T. suecica is known to have the ability to grow in a wide range of nutrient concentrations and salinity conditions in batch cultures. The present work was carried out in order to observe the response of the alga in a batch culture subjected to different light regimes, CO2 supply and salinity levels.
MATERIALS AND METHODS
Materials and methods has been given by Sen et al. in the studies on growth of marine microalgae in batch cultures I. Chlorella vulgaris.
RESULTS AND DISCUSSION
The results shows that the alga displayed similar growth patterns in four experiments carried out in this study. Cell numbers of the alga remained almost unchanged during 1st-3rd days (lag phase) in first two experiments. However, lag phase lasted much longer (12 days) in the experiment in that the alga was subjected to 12 h illumination and 24 h CO2 supply. The alga then started to increase in cell numbers and continued to increase until a maximum was reached. This active multiplication phase usually lasted for 20-25 days according to the culture conditions. Cell numbers always decreased rapidly after all maxima.
T. suecica reached to a maximum of 95x106 cells mL-1 on 15th day in culture kept under continuous illumination and CO2 supply at 25 S. Under the same conditions a maximum of 80x106 cells mL-1 at 30 S and a maximum of 58x106 cells mL-1 at 35 S occurred on 25th an 19th days, respectively (Fig. 1).
In experiment with 24 h illumination and 12 h CO2 supply maximum cell densities at 25, 30 and 35 S were 78x106, 54x106 and 52x106 cells mL-1, respectively (Fig. 2).
Cultures kept under 12 h illumination and 24 h CO2 supply, maximum cell numbers of 62x106, 70x106 and 77x106 cells mL-1 were recorded at 25, 30 and 35 S, respectively (Fig. 3).
It is hard to mention any growth pattern of the alga in experiment in that the alga was subjected to 24 h illumination and without CO2 supply since cell numbers did not increase and/or remained almost unchanged during this experiment. Cell numbers at 25, 30 and 35 S occurred in the order of 11.5x106, 12x106 and 9.5x106 cells mL-1 (Fig. 4).
Of all, best growth of T. suecica occurred in the culture subjected to 24 h illumination and 24 h CO2 supply at 25 S since maximum cell numbers was reached in a shorter time and the size of the maximum was by far greater than those recorded in other experiments with different conditions.

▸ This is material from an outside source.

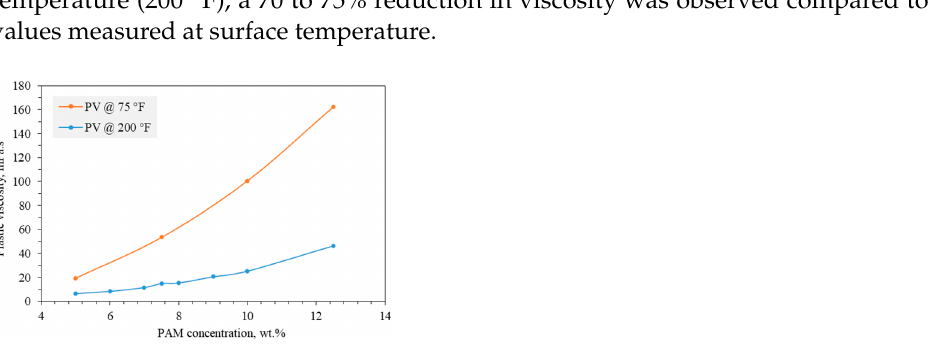
Commented [M1]: Please add space between numbers and symbols.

|Growth of T. suecica in culture with 24 h illumination and 24 h CO2 supply at 25, 30 and 35 S
|Growth of T. suecica in culture with 24 h illumination and 12 h CO2 supply at 25, 30 and 35 S
|Growth of T. suecica in culture with 12 h illumination and 24 h CO2 supply at 25, 30 and 35 S
Taking this finding into consideration it may be suggested that continuous illumination and CO2 supply strongly support the growth of the alga.
|Growth of T. suecica in culture with 24 h illumination with no CO2 supply at 25, 30 and 35 S
Considering such low cell numbers of the alga in culture without CO2 supply one may suggest that the alga was not able to grow in the absence of CO2. The growth of the alga was observed to be poorest in the culture with no CO2 supply despite continuous illumination. This finding supports Fabregas et al. who also reported that an increase in the nutrient concentration did not produce an increase in biomass production but CO2 added to the cultures increased the final biomass production of the T. suecica in the culture.
The levels of 25 and 30 S appeared to be more suitable for the growth of the alga than 35 S in this study. This finding were in harmony with the study of Fabregas et al. who found salinity and nutrient concentration to be closely related to the growth of T. suecica since optimal growth of the alga was between 15-35 S. This study partly supported Laing and Utting who reported that lower growth of T. suecica was to be related to an increase in salinity from 31 to 36. The present study also supported the finding of Laing and Utting. Who found optimal salinity ranges in medium prepared from artificial sea water to be 25-30 S for T. suecica.